▶ [Cosa produrre]:
Nel testo sullo screening del cancro colorettale, ogni quanto Fismad invita gli over 50 a eseguire l'esame? Per favore, rispondi con una frase.

▶ [Testo da leggere]:
--------------------------------

In netto calo, nel 2020, i test per la ricerca del sangue occulto nelle feci (- 45%, con punte di -87% in Calabria), che hanno registrato nel nostro Paese una flessione di 1.100.000 unità rispetto al 2019, con un ritardo medio nazionale di 5,5 mesi nei programmi di screening. E ancora: si calcola che nel 2020 siano stati persi alla diagnosi dello screening 1.300 cancri e 7.400 adenomi avanzati – vale a dire polipi in avanzato stadio di trasformazione verso il tumore.

In questo contesto Fismad che rilancia con forza la campagna di sensibilizzazione per la prevenzione del cancro colorettale (CCR) e l’appello a fare il test, specialmente agli over 50, ai quali l’invito della federazione è di eseguire l’esame ogni due anni.

--------------------------------

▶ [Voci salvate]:

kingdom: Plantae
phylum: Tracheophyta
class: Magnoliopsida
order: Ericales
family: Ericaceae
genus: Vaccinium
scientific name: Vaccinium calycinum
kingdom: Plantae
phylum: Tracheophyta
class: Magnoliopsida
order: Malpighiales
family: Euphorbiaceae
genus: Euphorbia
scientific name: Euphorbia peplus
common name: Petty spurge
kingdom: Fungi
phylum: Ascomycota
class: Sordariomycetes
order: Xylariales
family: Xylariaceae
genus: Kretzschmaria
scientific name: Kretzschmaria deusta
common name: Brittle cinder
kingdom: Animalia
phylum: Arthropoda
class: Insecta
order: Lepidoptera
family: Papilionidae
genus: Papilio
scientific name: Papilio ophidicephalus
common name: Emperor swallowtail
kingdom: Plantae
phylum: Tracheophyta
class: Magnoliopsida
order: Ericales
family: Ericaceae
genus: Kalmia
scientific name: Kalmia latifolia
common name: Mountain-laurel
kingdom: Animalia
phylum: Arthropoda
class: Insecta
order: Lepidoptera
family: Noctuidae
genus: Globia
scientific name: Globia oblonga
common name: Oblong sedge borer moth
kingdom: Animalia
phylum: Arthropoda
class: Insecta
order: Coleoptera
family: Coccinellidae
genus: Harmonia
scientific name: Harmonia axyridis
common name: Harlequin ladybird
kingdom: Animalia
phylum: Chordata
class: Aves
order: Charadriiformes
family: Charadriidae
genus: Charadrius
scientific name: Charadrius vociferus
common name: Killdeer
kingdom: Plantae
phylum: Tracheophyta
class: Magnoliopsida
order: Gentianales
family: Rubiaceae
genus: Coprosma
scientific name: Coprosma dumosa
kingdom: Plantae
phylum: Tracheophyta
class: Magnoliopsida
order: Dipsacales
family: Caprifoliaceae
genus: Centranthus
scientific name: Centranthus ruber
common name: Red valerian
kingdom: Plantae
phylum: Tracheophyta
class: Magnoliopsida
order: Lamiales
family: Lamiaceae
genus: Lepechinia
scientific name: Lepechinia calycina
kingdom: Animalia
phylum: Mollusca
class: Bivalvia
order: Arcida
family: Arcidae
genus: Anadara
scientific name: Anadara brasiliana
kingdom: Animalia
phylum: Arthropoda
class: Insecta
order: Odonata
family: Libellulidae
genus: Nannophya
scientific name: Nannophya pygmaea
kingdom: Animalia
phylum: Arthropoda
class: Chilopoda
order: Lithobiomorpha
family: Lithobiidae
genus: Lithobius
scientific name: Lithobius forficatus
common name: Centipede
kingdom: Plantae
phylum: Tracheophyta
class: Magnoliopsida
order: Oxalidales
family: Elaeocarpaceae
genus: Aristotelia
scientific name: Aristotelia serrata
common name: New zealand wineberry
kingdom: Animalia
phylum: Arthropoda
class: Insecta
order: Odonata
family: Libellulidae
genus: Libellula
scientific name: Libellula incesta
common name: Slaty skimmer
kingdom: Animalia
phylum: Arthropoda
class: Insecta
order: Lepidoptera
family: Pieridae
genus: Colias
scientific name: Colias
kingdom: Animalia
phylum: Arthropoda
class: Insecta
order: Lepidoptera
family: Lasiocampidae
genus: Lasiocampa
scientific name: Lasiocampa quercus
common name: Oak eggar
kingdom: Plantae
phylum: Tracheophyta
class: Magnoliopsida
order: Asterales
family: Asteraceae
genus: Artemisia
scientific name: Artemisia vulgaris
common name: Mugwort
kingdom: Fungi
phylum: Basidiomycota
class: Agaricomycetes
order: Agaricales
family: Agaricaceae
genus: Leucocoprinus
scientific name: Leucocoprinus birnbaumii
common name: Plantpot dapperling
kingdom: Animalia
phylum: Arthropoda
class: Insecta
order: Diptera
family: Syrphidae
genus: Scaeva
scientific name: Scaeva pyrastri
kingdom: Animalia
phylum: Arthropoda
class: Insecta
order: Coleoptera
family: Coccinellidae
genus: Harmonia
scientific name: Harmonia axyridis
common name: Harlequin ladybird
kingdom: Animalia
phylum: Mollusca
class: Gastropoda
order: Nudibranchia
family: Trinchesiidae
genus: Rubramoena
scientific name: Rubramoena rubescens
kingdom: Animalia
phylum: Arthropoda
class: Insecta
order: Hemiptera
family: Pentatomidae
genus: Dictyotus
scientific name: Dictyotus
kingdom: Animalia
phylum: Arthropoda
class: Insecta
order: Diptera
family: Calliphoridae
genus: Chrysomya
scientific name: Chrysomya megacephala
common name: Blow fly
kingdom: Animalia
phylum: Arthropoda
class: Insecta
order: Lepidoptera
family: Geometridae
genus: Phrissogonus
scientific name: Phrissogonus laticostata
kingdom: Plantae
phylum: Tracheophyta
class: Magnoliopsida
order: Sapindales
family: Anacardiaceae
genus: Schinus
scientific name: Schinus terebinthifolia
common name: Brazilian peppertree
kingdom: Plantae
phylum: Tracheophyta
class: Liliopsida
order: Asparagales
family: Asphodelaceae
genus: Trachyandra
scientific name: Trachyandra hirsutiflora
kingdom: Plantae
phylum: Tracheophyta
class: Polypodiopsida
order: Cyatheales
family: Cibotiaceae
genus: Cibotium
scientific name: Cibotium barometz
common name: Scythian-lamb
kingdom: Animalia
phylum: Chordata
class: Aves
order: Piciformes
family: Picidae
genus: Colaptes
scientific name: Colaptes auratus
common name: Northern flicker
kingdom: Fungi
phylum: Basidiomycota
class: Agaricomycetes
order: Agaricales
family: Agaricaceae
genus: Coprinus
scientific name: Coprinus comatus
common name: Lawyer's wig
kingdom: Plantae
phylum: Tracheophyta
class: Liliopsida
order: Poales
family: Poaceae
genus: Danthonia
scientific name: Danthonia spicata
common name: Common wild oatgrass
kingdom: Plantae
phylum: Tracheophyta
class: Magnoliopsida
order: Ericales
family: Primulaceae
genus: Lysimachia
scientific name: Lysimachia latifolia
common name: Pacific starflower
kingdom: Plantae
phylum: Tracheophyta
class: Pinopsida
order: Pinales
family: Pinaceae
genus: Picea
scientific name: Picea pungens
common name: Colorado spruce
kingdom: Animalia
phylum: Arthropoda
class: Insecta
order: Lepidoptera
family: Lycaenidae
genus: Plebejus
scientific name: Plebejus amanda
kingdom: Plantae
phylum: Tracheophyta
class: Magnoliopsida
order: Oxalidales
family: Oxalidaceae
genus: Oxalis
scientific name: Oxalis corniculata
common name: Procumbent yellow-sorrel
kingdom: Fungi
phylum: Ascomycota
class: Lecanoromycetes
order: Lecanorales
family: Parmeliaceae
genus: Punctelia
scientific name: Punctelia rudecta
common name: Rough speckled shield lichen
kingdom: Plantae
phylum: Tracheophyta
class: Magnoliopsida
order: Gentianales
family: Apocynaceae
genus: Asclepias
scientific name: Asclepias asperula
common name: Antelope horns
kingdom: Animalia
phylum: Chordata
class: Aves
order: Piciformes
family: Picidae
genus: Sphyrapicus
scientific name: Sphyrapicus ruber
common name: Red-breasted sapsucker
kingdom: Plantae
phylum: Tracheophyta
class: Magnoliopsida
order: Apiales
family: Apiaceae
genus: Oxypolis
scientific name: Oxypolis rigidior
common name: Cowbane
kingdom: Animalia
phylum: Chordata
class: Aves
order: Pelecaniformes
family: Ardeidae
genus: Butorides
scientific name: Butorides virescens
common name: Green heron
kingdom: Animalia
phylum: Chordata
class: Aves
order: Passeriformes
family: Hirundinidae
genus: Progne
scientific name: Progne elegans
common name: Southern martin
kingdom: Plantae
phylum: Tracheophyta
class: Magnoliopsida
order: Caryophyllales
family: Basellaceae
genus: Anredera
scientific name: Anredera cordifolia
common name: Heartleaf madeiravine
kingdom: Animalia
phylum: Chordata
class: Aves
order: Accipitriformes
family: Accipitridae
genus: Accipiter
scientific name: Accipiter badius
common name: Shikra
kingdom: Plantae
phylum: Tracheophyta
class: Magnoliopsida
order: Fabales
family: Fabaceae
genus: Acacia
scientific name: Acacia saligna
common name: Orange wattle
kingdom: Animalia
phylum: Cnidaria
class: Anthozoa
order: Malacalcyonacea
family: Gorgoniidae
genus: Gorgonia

--------------------------------

▶ [Risposta al compito]:
Fismad invita gli over 50 a eseguire l'esame ogni due anni.